Algunas de las luchas en Otramérica tienen apellidos que se repiten: un salario digno, algunos derechos sociales básicos, un Estado con una institucionalidad democrática básica, un discurrir en el que la vida vaga algo y el futuro de los hijos no sea una hipótesis. Son pocos los lugares, aunque los hay -como Bolivia-, donde se esté construyendo por cambiar el modelo de sociedad. En la mayoría de las batallas sociales se busca lo que algunas sociedades de Europa ya gozan. Pero acá, en esta Mismaeuropa desde la que escribo ahora, nadie aprecia lo que tiene. También es cierto que los derechos adquiridos se podrían conjugar en pasado, ya que os ciudadanos del mundo cómodo están dejando que les arrebaten sin contrapartida lo que tanta sangre y pelea ha costado.
La comodidad parece adocenar, convertir a las sociedades en masas informes dispuestas a olvidar, a callar, a inmovilizarse en aparente lujo a cambio de no esforzarse, a fuerza de proteger las cuatro cosas que aparentan esa comodidad.
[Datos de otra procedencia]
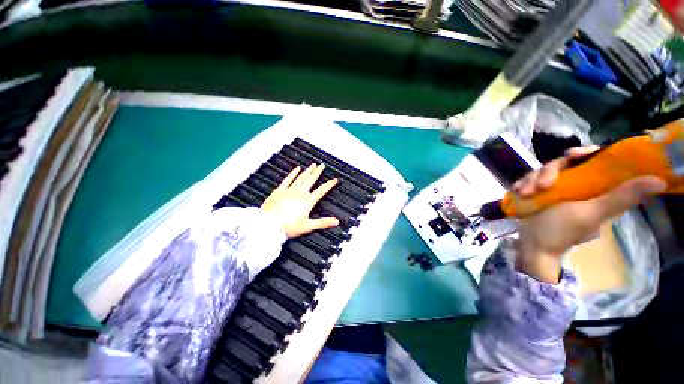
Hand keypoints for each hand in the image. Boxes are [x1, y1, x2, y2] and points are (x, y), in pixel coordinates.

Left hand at [261, 164, 339, 237]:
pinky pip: (288, 179)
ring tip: (313, 165)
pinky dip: (293, 173)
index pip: (322, 191)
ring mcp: (290, 190)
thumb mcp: (308, 226)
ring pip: (301, 177)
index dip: (329, 185)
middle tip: (322, 166)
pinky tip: (297, 169)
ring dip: (308, 171)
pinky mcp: (280, 191)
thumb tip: (336, 222)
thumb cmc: (289, 227)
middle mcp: (301, 193)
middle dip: (318, 172)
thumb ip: (323, 223)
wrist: (270, 225)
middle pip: (311, 180)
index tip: (335, 179)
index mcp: (308, 201)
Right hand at [511, 147, 665, 283]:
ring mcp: (552, 189)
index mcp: (593, 187)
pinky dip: (521, 184)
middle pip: (562, 163)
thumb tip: (658, 181)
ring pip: (541, 171)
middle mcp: (574, 185)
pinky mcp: (534, 192)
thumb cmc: (561, 230)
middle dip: (548, 172)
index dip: (584, 153)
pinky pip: (527, 180)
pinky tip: (518, 193)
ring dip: (531, 180)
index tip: (573, 156)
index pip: (593, 160)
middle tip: (541, 186)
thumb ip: (619, 197)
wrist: (531, 245)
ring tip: (525, 194)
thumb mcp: (590, 213)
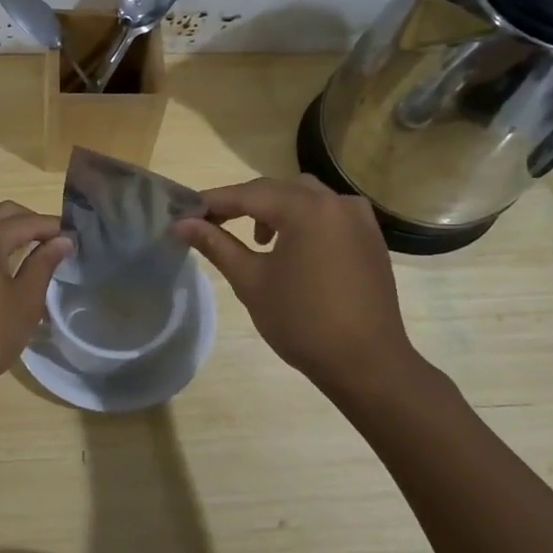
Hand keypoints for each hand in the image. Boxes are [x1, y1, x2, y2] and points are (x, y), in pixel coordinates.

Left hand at [0, 202, 72, 407]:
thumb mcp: (25, 301)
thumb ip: (43, 264)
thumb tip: (62, 240)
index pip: (27, 222)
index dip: (52, 228)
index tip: (73, 238)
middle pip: (1, 213)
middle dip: (29, 222)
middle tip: (52, 241)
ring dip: (0, 226)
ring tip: (21, 246)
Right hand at [175, 175, 426, 399]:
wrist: (367, 363)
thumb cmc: (302, 322)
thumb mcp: (251, 281)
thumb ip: (216, 244)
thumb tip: (181, 224)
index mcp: (305, 208)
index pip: (248, 194)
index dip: (213, 202)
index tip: (185, 214)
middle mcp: (335, 201)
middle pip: (277, 189)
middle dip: (243, 203)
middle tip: (211, 224)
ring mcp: (358, 217)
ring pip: (305, 197)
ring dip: (275, 208)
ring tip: (257, 239)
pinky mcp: (370, 236)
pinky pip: (329, 213)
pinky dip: (304, 219)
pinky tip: (293, 247)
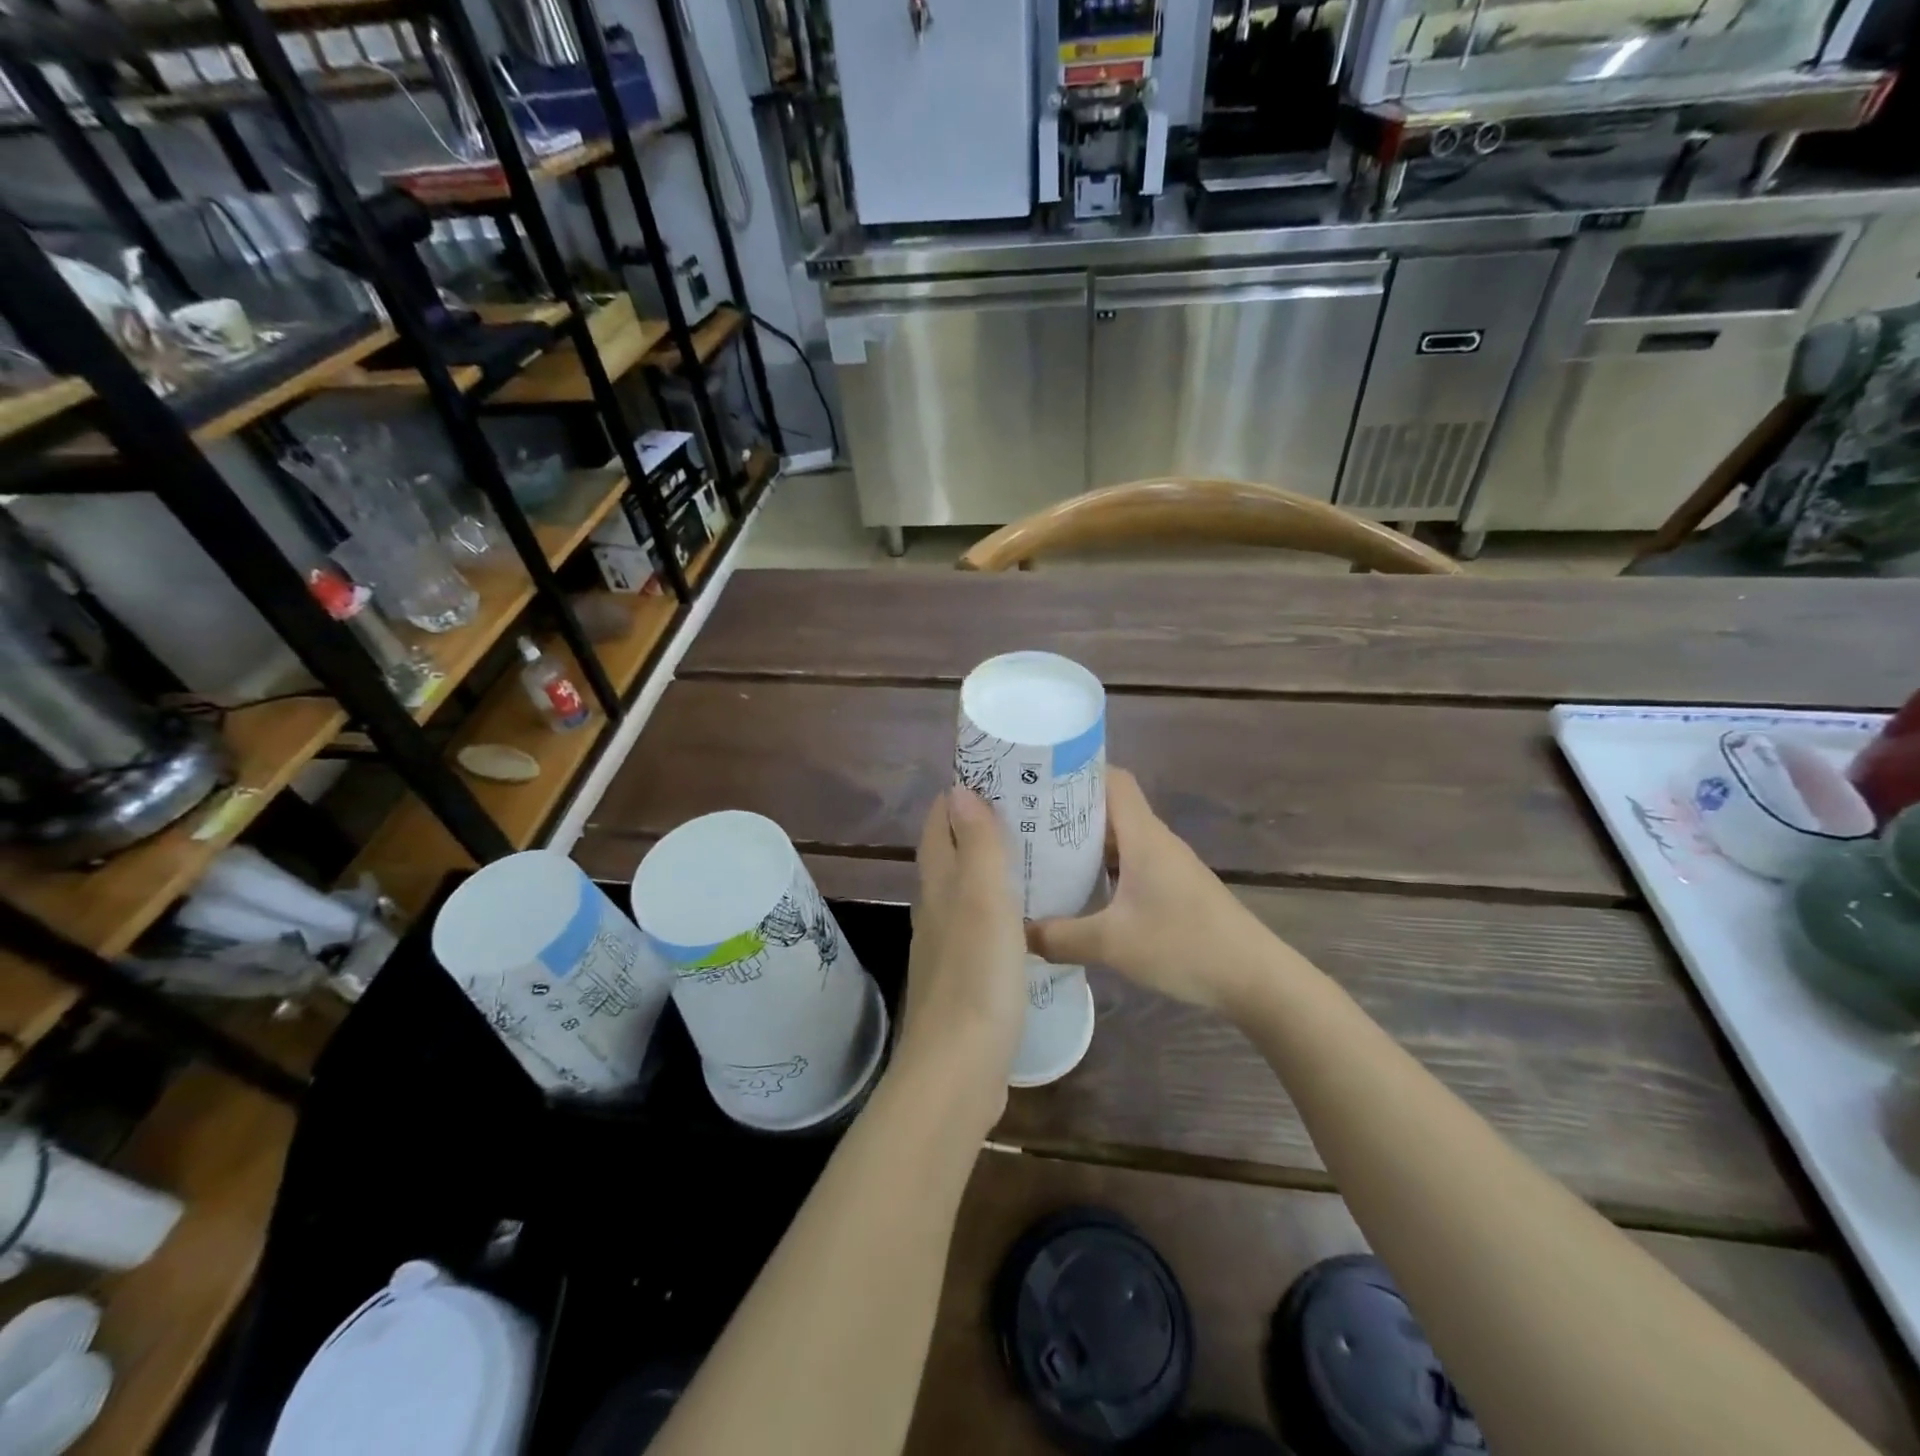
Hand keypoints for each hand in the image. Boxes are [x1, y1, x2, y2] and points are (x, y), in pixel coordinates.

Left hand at [895, 788, 1026, 1125]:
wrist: (958, 1070)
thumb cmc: (977, 978)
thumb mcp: (985, 902)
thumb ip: (977, 846)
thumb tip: (960, 790)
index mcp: (939, 886)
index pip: (939, 825)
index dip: (961, 795)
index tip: (1000, 776)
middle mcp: (935, 910)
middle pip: (951, 855)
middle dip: (980, 827)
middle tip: (1030, 812)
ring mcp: (946, 946)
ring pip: (965, 892)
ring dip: (991, 869)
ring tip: (1036, 857)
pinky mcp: (963, 978)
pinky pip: (980, 927)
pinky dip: (999, 909)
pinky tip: (1029, 918)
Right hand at [1029, 768, 1275, 1013]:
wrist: (1255, 978)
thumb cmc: (1184, 945)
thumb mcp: (1112, 944)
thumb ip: (1060, 937)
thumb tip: (1018, 933)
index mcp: (1143, 836)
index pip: (1112, 780)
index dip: (1076, 772)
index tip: (1036, 780)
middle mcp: (1155, 841)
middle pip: (1109, 808)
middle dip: (1067, 811)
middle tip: (1023, 821)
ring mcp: (1167, 866)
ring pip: (1118, 840)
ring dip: (1083, 844)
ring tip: (1039, 855)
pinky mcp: (1173, 890)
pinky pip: (1129, 866)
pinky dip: (1101, 870)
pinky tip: (1079, 894)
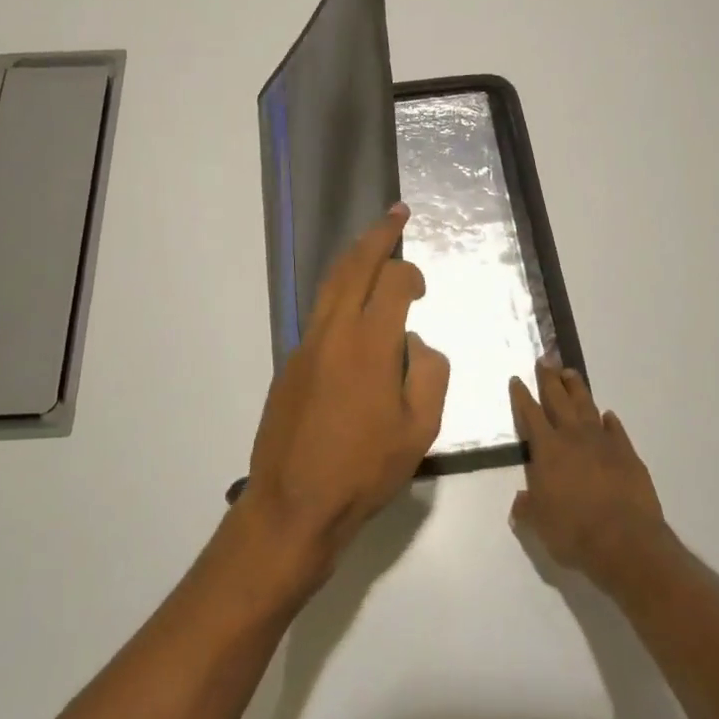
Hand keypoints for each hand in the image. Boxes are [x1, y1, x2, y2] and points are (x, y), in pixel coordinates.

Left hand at [244, 204, 448, 572]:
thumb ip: (429, 374)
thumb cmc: (364, 471)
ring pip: (330, 285)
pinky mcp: (290, 364)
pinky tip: (350, 306)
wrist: (293, 504)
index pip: (393, 282)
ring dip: (353, 258)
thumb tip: (416, 343)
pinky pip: (318, 314)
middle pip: (354, 266)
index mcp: (369, 343)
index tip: (422, 289)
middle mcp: (334, 332)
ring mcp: (306, 346)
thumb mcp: (420, 430)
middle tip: (396, 214)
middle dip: (377, 235)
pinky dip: (338, 293)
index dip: (411, 274)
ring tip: (371, 242)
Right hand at [509, 360, 668, 584]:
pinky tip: (607, 415)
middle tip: (545, 359)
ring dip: (577, 389)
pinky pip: (616, 430)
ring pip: (586, 406)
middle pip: (558, 399)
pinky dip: (609, 421)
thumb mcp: (540, 524)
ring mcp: (603, 443)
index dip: (522, 396)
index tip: (517, 379)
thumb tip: (520, 500)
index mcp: (547, 449)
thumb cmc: (574, 531)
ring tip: (570, 373)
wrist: (625, 541)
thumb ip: (528, 507)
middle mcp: (573, 437)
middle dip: (549, 378)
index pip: (530, 414)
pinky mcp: (628, 454)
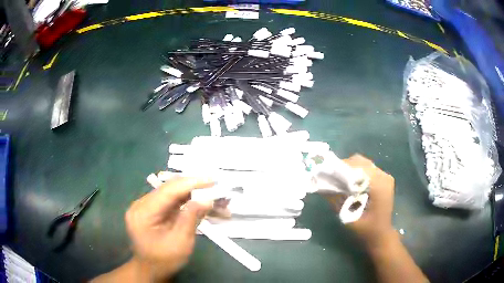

¿Para qué se lucha? La pregunta no es retórica ni pesimista. No viene un «para nada» después. La pregunta busca una reflexión maximalista. O se lucha por un cambio total de modelo o no se llegará a nada. El posibilismo pragmático de la socialdemocracia o las reivindicaciones postmodernas de la nueva era solo llevan a fracasos, traiciones y salvamentos individuales. La mala noticia es que desde lo individual no se logra nada. Las luchas deben partir de la reflexión profunda sobre qué sociedad se quiere construir. Ésta, en profunda crisis desde los 90 y ahora en evidente cataclismo, no se ha parado a repensarse. Probablemente no se hace porque cambiar significaría para la clase media europea desacomodarse, renunciar a pequeñas estupideces que proporcionan el efecto placebo de la supuesta felicidad.
¿Para que se lucha? O se lucha para un cambio social total, o solo se conseguirá mayor confort, pero no mayor justicia.